Es indispensable alentar a la intervención de los jóvenes y de las mujeres rurales en los cuadros directivos. La vigencia y el fortalecimiento de estas instituciones también quedan supeditados a que se cumplan en un todo con el artículo 15 de la Ley 3.565 sobre los fondos específicos para cumplir con las metas predestinadas.
En este caso se habla de transferir en tiempo y forma lo que la Administración Tributaria Provincial recaude por aplicación de un adicional del 10% a los contribuyentes del impuesto a los ingresos brutos.
Es indispensable aferrarse a esto que por hoy es toda una doctrina en el Chaco. Es una herramienta que permite a las comunidades rurales y grupos humanos participar para lograr el bienestar general por lo tanto es indispensable neutralizar todo aquello que pueda conllevar a su declive y a su menoscabo.
La organización
El artículo 26 de la Ley 3.565 estable que los consorcios camineros se agrupan en una asociación provincial cuya finalidad será la de representarlos en forma conjunta o separada ante la Dirección de Vialidad Provincial y ante cualquier otro organismo oficial o privado en casos donde exista interés o resulte afectado el patrimonio de ellos.
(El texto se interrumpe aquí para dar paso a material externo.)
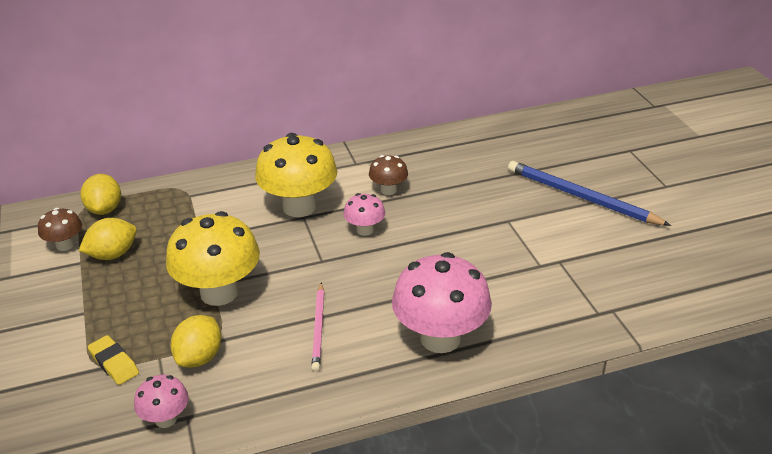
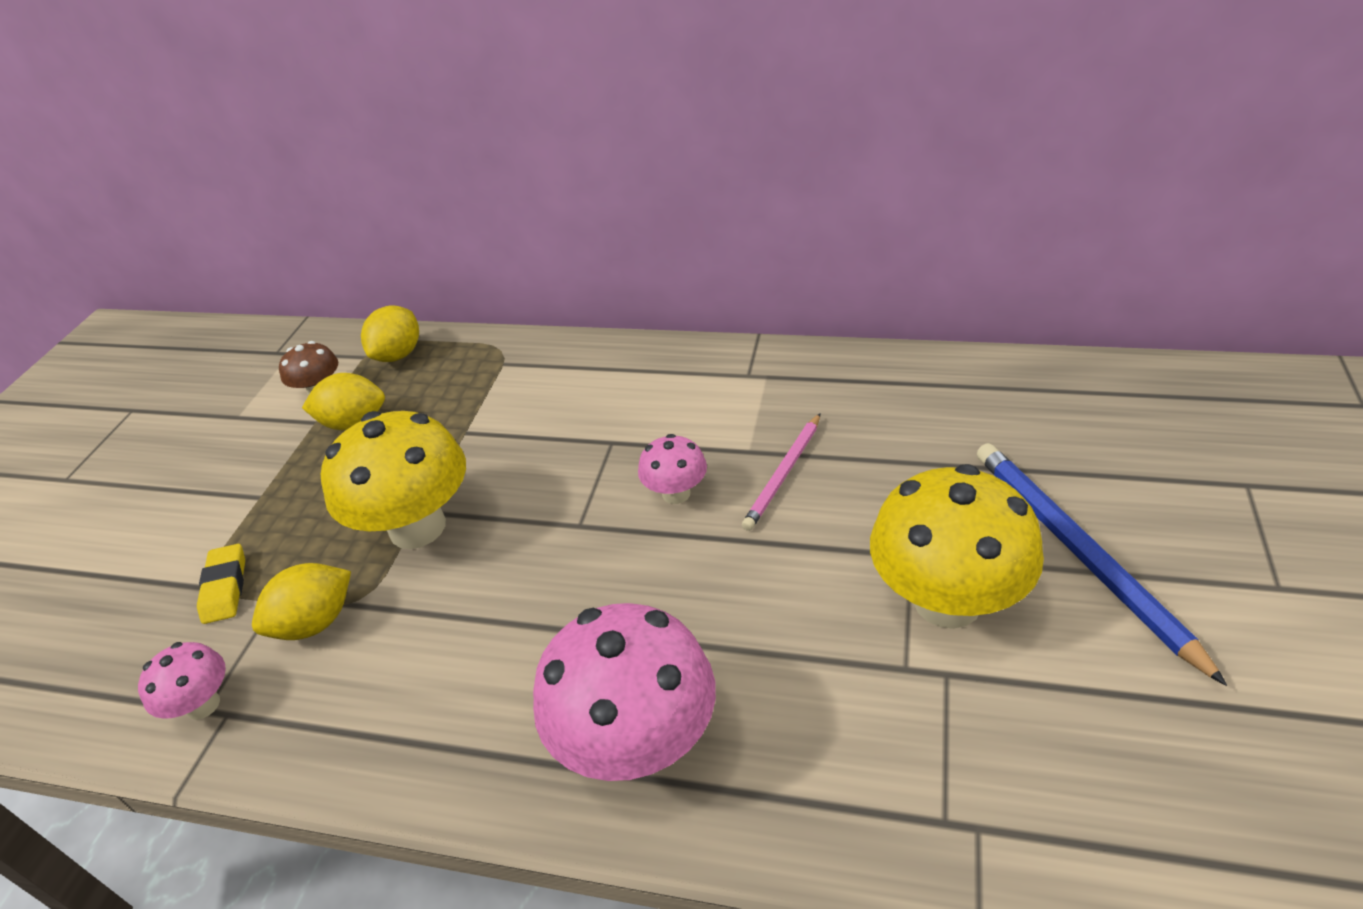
camera: 35 degrees right, 5 degrees up
(299, 207) = (618, 424): yellow mushroom -> yellow mushroom (947, 601)
(319, 328) = (487, 641): pink pencil -> pink pencil (784, 473)
(388, 190) = (761, 435): brown mushroom -> none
Velar por esta asociación sin inhibiciones y sin abstenciones es otra forma de enarbolar banderas de progreso y desarrollo. Cada integrante es fuente de trabajo formal y legal, consume del comercio local lo indispensable para su funcionamiento y a través de la asociación se concretan inversiones millonarias cuando se adquieren maquinarias y herramientas.
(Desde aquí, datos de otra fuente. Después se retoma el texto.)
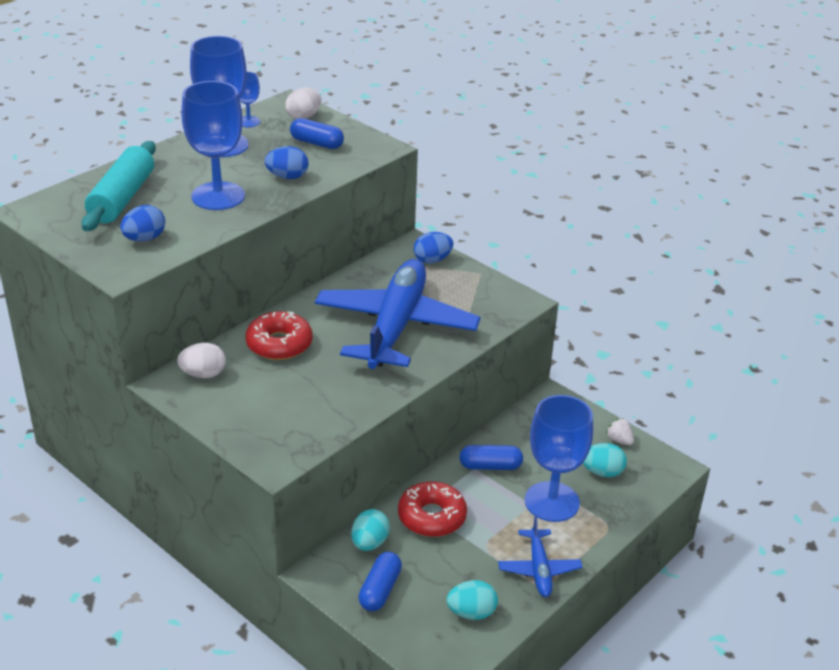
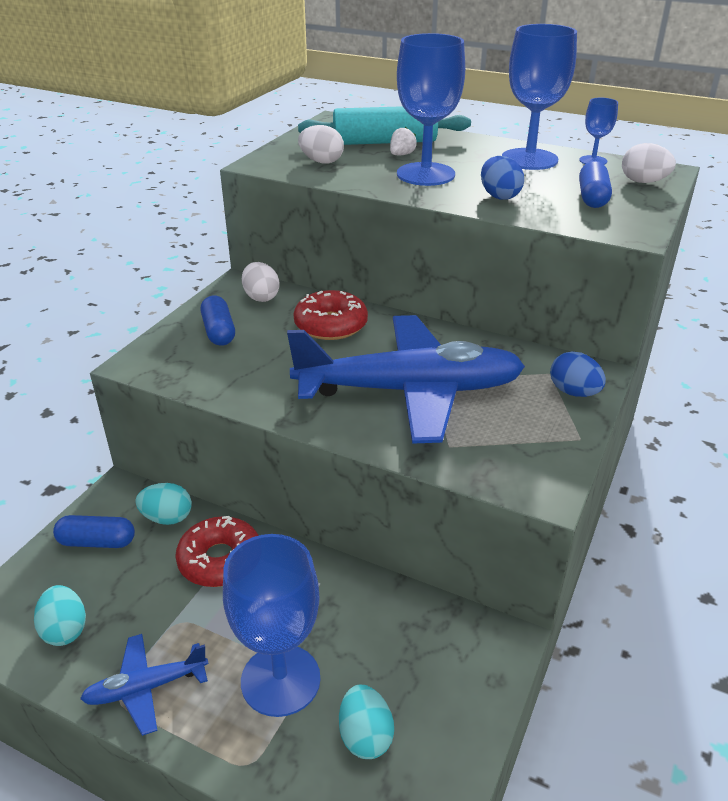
camera: 75 degrees right, 0 degrees up
(144, 239) = (321, 162): blue egg -> white egg
(490, 466) = (329, 597): blue capsule -> blue capsule (219, 331)
(619, 440) = (451, 750): white strawberry -> white strawberry (401, 155)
Viene al caso tener presente el pensamiento de quienes sostienen que la cooperación es la expresión económica de la democracia y, por consiguiente, la libertad individual es el eje de su funcionamiento social; en este caso cada consorcista delinea lo más conveniente para su actividad, tanto individual como colectivamente, en asuntos de sus caminos.
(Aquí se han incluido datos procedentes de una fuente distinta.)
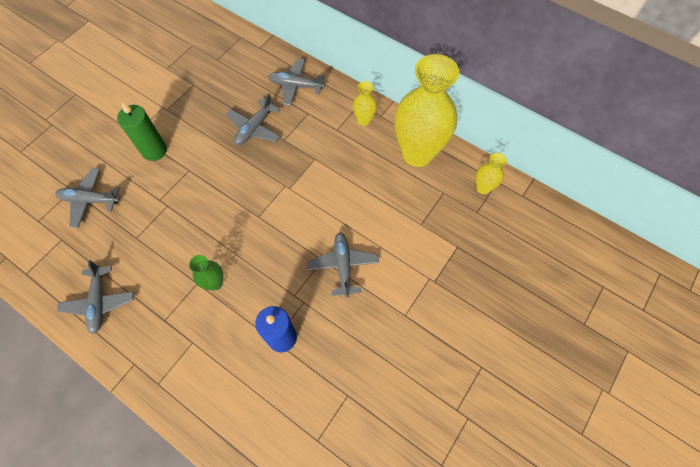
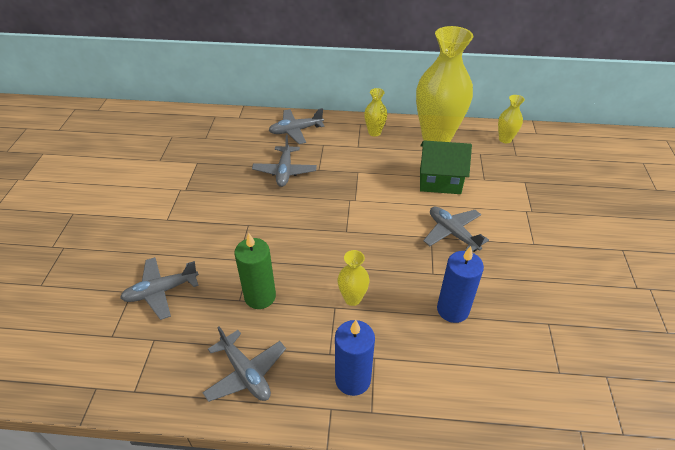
camera: 30 degrees left, 20 degrees down
(154, 151) = (200, 224): green candle -> green candle (260, 296)
(164, 351) = (353, 379): none -> blue candle
(215, 283) = (352, 298): green vase -> yellow vase
(378, 205) = (440, 181): none -> green house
Queda claro que la mejor manera de hacer alusión a estos 25 años de vida en el Chaco es defendiendo con uñas y dientes este sistema que es en esencia una modalidad que busca desarrollar a la familia rural con el valor de la cooperación, de la igualdad, de la justicia, del respeto y del trabajo conjunto donde prevalecen el bien común y la solidaridad.
En su artículo 21 la norma que regula el funcionamiento los consorcios camineros dispone que independientemente de los controles que le corresponden a otros organismos la Dirección Provincial de Vialidad será la autoridad de aplicación del régimen. Así este organismo estatal tiene a su cargo el control supervisando en el marco legal y de acuerdo a tal facultad la gestión general y los trabajos que realicen los consorcios.
En la práctica unidad controlada y ente controlador realizan trabajos en forma unificada en beneficio de los caminos en toda la geografía provincial. Al promover el resguardo, la protección y el amparo del modelo se han citado solo algunos de los beneficios, de las ventajas y de los patrocinios en bien de los caminos de la red terciaria.
El autor es productor agropecuario y abogado, preside el consorcio caminero Nº 11 Zapallar Norte, de General San Martín; es delegado de la Zona V ante la Asociación de Consorcios Camineros del Chaco, entidad que condujo en 2014.